If you have a pre-determined set of queries, you can put together a corresponding set of stream transformations that will compute the results you need much faster than querying a relational database.
> I roll back the transaction. As simple as that.
And then what, completely discard the attempt without even a record that it happened?
Yes, but once an event happens, business needs access to current state of data.
> If you have a pre-determined set of queries, you can put together a corresponding set of stream transformations that will compute the results you need much faster than querying a relational database.
No, it won't. Because you won't be able to run "a corresponding set of transformations" on, say, a million clients.
You can, however, easily query this measly set on a laptop with an "overengineered" relational database.
> completely discard the attempt without even a record that it happened?
Somehow in your world audit logging doesn't exist.
Of course you can. It's a subset of the same computation, you're just doing it in a different place.
> Somehow in your world audit logging doesn't exist.
If you have to use a separate "audit logging" datastore to augment your relational database then I think you've proven my point.
>the attempt to charge is recorded in a leger
Hint: how do you think this attempt is recorded and fulfilled? Or, do you think "it's just appended" and bank recalculates your balance from scratch every time you spend 1$ on coke can?
Only bank I've heard of that's not using traditional relational database for ledger is Monzo [1] - but they still use Cassandra's transactions.
[1] https://www.scaleyourapp.com/an-insight-into-the-backend-inf...

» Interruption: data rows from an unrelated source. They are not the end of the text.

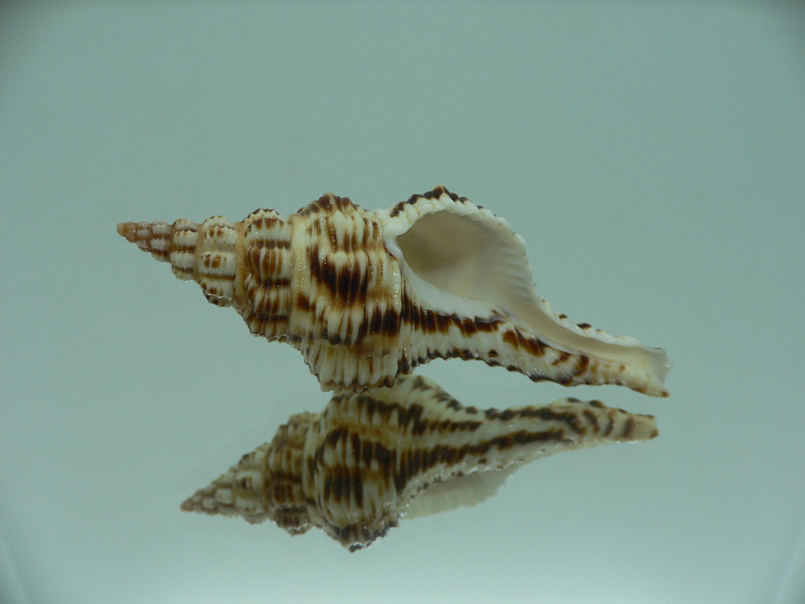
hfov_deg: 52.6
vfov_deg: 40.7
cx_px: 402
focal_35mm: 35
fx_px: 814
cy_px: 302
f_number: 2.8
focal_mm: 4.6
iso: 80
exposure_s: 1/80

That's how the bank I worked with did it. Of course there was caching in place so we didn't actually recompute everything every time, but the implementation of that was a lot closer to "commit a kafka offset" than an RDBMS-style transaction. (E.g. we didn't overwrite the "current balance" in-place, we appended a new "current balance as of time x").
Yeah, who could need to know exactly how many items of a particular product they have in stock currently, or how much money a customer has in her account at the particular moment she wants to do a withdrawal? It's really hard to come up with any useful real world examples when this could be the case.

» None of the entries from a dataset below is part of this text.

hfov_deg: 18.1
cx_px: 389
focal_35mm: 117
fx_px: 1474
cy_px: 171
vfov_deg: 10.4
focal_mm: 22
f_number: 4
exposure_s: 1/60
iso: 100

> What do you do when a transaction fails?
It depends on why the transaction fails and in which way. But sometimes it is really useful to make sure that when one account is debited, another one is credited at the same time.
> Of course you can.
Of course, you can't. Because you can't run a million transformations. Whereas querying specific data for any of the one million clients? It's trivial on a relational database.
Moreover. If you need new queries into data, it's again trivial. Because you have the current view of your data, and you don't need to recalculate everything from the beginning of time just because your requirements ever so slightly changed.
> If you have to use a separate "audit logging" datastore to augment your relational database then I think you've proven my point.
No, I haven't.
It's funny, however, that you think that businesses don't require a current view of data and need to re-calc everything from scratch.
I think you've proved our point
There are just too many scenarios where not having transactions is dog slow or really really unwieldy.
One of those things being “store it in a relational model” or “write a sum to a key value store” or something else.
This ability comes for free with Kafka, but is very not-free when using a relational model.
It's not missing that because it doesn't even address that. I'm answering a specific point.
Transactions were kept by humans, literally for a few centuries, before the algorithm was adapted for computers.
> Relational database seem to be a crazily overengineered solution in search of a problem
Why would an answer to that need to mention Kafka consumers?
This is the part I was responding to.
Having access to the current state of the world is useful, having a log of what happened / how it got that way is essential. You've got to get the foundations right before you build a monumental edifice on top.